Setelah puas seru-seruan main pasir, foto-foto dan tertiup angin yang kencang (btw, angin di pantai ini cenderung kencang) kita pun memutuskan untuk beranjak ke pantai yang lokasinya ada di sebelah (ditempuh dengan mobil cuma sekitar 15 menitan), yaitu pantai Indrayanti atau biasa juga dikenal dengan pantai Pulang Syawal. Pantai ini lebih ramai kalau dibandingkan dengan pantai Kukup. Itu juga karena kita sampai di pantai ini menjelang sore yang artinya udah masuk weekend. Di pantai Indrayanti kita seru-seruan main ombak sampai basah (akhirnya kena air juga setelah seharian gak mandi 😂). Semakin sore ombak jadi semakin tinggi dan besar. Walaupun hari udah semakin gelap, pantai semakin sepi dan waktu udah hampir memasuki magrib, kita masih aja asik bercanda bermain ombak sampai-sampai gak sadar kalau sandal kita udah hanyut tersapu ke laut, (untungnya punya gue selamat, haha) .

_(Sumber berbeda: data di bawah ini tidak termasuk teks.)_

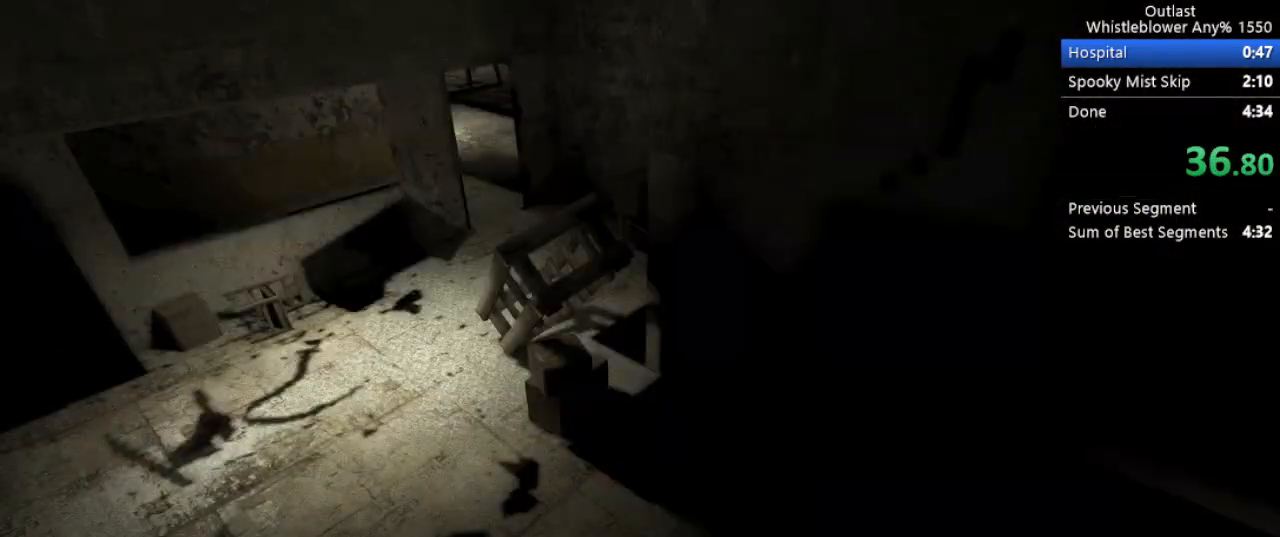
{"keys": ["shift", "w"], "mouse": [], "events": [[100, "alt", "up"], [150, "a", "down"], [200, "space", "down"], [250, "space", "up"], [300, "space", "down"], [333, "w", "down"], [383, "a", "up"], [383, "space", "up"], [483, "shift", "down"]]}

Randy dan Triya nenteng sandal yang hampir hanyut kesapu ombak. Padahal sandalnya Randy udah jadi korban haha
Selesai bersih-bersih dan  ganti baju kita melanjutkan perjalanan untuk nyari tempat makan.  Mas Hendro merekomendasikan Bukit Bintang karena di sana ada banyak jenis jajanan dan lokasinya asik buat nongkrong sambil santai menikmati udara malam Jogja. Konon ini adalah tempat nongkrong yang lagi hits banget di Jogja. Lokasi persisnya ada di Gunung Kidul Jogja. Seperti di puncak pas (Bogor), di sini kita bisa melihat pemandangan lampu-lampu kota dari ketinggian sambil menikmati jajanan. Jajanan di sini pun gak jauh beda dengan jajanan khas puncak. Ada jagung bakar, ada Indomie, roti bakar, nasgor, dan banyak jenis jajanan lainnya. Karena lelah seharian ngebolang gue cuma memesan jeruk manis anget dan memilih untuk rebahan aja (kebetulan tempatnya lesehan dan gak terlalu ramai pengunjung). Sementara bocah-bocah lainnya memesan bermacam-macam makanan untuk makan malam mereka.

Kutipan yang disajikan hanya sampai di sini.